Aurora's blues legacy honored in new mural
Aurora's blues legacy honored in new mural 02:15

CHICAGO (CBS) — A new mural in Aurora pays tribute to the city's place in music history, and residents got a first look at an installation that homages a recording series nearly 90 years old.

For eighteen months in 1937 and 1938, Aurora stood as a crossroads where some of the country's blues artists came to record. Now, the stage is set for a new mural honoring the city's connection to the blues.

"Many of you may not know that some of these artists that you see on the wall. Aurora was the place that people came to record. The blues. And over the years, we have forgotten about our history," said Aurora Mayor Richard Irvin. 

Chicago artist Max Sansing's work features the likenesses of Chicago Blues legends Buddy Guy, Koko Taylor, B.B. King, Stevie Ray Vaughan, and Hudson "Tampa Red" Whittaker.

Whittaker participated in the Bluebird Records recording sessions on the top floor of the now Leland Tower, formerly the Leland Hotel.

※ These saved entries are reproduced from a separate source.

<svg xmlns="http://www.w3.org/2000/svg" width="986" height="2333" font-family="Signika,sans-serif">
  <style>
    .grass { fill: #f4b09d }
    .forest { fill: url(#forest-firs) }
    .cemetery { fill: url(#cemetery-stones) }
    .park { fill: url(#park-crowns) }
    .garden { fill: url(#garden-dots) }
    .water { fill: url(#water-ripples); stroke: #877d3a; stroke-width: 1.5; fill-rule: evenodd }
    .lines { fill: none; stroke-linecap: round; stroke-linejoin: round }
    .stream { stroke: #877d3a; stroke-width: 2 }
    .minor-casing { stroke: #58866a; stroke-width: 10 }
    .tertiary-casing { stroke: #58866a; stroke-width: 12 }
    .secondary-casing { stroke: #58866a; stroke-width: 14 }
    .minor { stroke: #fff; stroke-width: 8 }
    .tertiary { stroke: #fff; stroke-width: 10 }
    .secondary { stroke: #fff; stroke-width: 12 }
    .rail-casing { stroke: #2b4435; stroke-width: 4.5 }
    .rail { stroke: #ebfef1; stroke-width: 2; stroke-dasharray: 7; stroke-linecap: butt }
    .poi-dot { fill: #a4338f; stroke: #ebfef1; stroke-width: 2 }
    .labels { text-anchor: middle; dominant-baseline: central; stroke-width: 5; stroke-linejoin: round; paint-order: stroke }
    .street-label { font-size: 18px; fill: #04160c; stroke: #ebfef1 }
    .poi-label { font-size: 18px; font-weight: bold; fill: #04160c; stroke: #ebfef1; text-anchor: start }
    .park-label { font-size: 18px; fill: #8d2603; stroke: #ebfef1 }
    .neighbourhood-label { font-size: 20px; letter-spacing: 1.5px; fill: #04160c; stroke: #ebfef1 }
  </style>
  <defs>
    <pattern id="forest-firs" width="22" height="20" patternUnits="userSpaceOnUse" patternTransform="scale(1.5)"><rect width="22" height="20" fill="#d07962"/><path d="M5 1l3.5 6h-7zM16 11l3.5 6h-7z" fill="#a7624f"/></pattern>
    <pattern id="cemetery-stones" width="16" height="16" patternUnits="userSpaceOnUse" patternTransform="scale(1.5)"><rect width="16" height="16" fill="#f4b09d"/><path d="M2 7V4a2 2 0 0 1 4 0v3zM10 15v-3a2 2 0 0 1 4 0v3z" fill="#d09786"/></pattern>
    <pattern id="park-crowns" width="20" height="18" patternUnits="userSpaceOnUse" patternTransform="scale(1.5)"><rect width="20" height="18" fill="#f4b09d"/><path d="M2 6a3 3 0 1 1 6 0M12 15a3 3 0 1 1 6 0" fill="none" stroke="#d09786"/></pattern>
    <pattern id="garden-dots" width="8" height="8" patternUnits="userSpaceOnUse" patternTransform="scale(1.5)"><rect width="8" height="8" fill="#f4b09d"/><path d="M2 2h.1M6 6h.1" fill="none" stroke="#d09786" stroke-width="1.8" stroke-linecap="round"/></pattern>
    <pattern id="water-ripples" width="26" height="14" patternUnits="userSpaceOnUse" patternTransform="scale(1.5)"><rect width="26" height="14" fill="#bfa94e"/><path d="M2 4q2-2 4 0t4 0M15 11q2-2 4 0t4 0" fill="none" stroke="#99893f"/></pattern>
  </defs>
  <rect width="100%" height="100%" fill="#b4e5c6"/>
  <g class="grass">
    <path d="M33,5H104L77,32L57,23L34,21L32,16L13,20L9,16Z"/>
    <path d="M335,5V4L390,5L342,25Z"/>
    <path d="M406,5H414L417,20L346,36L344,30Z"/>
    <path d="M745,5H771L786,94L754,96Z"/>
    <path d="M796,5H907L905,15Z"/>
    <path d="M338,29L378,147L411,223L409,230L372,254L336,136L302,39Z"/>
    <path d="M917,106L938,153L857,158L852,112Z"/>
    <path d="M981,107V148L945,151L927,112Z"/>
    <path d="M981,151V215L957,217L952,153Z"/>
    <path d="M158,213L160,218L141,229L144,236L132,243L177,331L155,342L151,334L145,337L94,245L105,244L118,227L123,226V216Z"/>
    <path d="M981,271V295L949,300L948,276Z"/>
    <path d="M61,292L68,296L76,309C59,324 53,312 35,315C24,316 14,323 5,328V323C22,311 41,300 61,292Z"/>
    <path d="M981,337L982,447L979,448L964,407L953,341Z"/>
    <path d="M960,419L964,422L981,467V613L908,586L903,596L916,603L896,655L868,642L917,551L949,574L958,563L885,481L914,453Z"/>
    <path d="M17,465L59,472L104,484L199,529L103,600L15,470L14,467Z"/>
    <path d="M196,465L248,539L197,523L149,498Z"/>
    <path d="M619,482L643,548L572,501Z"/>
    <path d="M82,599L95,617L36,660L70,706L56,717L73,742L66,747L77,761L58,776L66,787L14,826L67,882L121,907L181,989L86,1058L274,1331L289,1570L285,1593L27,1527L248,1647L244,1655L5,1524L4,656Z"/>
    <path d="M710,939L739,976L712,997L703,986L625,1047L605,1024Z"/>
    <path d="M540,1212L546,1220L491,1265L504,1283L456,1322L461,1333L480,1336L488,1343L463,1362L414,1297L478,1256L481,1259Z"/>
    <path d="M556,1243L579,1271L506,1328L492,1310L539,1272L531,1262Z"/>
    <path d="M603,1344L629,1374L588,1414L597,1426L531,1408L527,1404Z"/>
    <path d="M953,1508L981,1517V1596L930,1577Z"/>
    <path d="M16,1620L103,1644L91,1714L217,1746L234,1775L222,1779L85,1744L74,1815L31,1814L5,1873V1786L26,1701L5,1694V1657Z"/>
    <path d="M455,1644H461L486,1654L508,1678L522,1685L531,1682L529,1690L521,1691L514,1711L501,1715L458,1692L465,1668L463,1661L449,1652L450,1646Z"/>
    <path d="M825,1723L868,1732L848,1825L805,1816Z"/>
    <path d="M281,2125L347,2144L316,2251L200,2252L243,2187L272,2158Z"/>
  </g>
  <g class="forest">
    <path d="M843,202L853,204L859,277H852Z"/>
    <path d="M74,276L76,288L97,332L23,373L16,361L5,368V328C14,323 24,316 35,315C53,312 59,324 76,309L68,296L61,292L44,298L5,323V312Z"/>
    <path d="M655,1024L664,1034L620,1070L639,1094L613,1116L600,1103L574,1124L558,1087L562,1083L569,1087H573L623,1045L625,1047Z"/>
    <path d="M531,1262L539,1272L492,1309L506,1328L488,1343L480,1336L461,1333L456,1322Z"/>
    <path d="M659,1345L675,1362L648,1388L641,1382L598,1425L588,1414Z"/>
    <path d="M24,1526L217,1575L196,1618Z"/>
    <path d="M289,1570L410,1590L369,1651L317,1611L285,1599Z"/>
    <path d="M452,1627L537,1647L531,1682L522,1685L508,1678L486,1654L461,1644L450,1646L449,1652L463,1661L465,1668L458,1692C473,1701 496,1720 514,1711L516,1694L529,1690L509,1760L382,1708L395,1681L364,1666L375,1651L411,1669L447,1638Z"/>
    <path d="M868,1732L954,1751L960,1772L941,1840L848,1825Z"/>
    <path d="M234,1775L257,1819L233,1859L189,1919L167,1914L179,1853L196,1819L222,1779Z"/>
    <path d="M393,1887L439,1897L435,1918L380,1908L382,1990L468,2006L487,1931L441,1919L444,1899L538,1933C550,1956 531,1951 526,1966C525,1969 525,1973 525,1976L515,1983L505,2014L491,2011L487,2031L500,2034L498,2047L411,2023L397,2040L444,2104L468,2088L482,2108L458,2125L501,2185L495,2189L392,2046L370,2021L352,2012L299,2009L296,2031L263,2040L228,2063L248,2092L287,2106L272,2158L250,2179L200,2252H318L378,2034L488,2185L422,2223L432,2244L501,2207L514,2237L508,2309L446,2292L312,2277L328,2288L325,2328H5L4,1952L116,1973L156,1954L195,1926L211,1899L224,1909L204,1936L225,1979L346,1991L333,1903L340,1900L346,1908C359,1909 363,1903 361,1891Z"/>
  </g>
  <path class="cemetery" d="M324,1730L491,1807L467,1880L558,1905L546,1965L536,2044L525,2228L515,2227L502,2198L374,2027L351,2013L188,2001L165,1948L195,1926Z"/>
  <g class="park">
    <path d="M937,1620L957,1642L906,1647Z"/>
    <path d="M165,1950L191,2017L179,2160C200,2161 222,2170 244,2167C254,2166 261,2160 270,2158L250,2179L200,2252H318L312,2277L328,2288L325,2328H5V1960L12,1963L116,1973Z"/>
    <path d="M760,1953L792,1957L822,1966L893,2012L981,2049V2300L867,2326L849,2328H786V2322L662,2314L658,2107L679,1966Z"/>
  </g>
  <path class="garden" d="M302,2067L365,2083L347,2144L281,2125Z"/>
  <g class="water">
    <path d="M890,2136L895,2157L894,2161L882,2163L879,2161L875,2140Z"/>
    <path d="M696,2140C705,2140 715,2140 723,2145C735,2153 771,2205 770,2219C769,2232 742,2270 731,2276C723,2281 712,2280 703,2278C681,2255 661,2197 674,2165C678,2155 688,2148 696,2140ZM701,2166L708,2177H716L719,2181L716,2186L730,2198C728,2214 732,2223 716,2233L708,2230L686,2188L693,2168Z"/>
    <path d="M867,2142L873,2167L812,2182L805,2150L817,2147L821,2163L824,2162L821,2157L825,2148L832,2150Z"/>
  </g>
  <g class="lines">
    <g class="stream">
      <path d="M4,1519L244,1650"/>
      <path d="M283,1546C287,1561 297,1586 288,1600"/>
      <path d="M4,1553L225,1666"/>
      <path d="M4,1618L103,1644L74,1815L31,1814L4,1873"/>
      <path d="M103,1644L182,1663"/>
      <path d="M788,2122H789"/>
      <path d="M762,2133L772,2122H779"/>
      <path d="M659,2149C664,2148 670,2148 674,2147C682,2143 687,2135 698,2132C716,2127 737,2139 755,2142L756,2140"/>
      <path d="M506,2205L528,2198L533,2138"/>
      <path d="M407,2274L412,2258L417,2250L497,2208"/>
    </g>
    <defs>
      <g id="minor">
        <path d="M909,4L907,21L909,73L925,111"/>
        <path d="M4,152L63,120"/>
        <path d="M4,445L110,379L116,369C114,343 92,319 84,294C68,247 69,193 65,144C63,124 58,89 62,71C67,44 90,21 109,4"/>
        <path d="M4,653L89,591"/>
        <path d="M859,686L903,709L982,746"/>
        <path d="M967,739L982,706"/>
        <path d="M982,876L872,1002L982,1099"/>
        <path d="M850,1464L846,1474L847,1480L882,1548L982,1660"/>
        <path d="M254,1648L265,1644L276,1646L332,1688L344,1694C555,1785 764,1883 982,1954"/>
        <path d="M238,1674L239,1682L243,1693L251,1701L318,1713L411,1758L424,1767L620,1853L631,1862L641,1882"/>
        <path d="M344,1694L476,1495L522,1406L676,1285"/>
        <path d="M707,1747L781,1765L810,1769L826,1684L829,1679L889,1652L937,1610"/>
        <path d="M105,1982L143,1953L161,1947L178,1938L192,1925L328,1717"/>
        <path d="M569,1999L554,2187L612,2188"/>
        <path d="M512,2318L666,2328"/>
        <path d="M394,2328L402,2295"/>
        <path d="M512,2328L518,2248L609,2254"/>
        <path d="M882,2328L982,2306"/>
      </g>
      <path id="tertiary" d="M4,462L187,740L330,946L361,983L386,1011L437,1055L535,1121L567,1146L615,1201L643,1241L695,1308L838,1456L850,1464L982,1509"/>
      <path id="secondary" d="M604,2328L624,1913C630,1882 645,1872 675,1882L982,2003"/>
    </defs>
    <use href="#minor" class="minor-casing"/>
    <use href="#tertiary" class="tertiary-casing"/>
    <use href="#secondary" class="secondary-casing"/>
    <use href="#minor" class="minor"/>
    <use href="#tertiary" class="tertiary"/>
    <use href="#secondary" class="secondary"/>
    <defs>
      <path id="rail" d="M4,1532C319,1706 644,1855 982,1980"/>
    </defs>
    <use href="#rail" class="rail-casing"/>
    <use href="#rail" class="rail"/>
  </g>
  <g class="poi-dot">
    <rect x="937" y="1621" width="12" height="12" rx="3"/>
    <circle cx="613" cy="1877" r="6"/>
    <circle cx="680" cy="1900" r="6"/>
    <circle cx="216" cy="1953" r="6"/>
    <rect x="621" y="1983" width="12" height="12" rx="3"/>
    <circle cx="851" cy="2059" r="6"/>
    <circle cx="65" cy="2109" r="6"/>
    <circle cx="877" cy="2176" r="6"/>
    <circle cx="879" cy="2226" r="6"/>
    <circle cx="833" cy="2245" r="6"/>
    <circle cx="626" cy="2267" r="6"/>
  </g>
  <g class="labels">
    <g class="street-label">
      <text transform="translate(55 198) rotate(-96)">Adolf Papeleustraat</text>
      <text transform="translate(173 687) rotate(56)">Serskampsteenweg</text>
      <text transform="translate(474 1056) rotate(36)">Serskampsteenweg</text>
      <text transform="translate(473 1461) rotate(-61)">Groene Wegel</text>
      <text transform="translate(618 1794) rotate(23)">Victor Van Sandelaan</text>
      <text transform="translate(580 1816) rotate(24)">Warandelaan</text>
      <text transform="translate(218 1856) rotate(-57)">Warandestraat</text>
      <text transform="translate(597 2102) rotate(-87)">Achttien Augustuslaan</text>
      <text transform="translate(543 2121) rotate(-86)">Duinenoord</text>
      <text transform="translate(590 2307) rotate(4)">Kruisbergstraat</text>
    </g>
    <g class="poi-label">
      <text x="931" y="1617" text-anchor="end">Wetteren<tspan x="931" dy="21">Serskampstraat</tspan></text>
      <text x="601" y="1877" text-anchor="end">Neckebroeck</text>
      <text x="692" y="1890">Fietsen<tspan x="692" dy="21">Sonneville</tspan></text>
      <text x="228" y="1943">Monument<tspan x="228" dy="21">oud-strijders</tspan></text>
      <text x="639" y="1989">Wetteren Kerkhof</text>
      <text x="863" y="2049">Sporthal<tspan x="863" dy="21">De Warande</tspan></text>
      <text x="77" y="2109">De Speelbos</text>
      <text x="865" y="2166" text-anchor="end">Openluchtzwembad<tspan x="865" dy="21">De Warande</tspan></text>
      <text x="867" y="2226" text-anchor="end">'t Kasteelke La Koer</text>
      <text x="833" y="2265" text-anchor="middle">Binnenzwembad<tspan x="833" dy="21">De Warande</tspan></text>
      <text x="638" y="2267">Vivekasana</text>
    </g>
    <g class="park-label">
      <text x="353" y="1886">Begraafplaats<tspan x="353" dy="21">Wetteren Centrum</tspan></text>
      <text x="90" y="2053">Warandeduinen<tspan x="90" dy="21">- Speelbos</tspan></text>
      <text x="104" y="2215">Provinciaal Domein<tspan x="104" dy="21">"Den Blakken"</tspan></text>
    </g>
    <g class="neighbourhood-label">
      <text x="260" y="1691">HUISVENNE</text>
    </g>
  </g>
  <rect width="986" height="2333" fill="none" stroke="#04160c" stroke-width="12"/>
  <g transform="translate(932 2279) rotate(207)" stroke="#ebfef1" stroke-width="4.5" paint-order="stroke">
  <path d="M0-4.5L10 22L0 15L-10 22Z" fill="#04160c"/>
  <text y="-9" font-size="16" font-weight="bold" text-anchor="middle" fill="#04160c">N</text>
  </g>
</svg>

It's where artists recorded more than 300 songs. 

"Those sessions were really kind of lost in the fog of history, and they were rediscovered by Fox Valley Blues Society."

Karen Fouts is The Venue's executive director, a space started by music preservationists with nods to Bluebird Records along the walls.

"We can preserve that music and that legacy and share it with current music fans, future generations of music fans," Fouts said.

With the unveiling of the new mural, artist Max Sansing made his mark on Aurora.

"I painted all over the world. And I've traveled, but I've always come back," Sansing said. 

Just like the artists who came before him.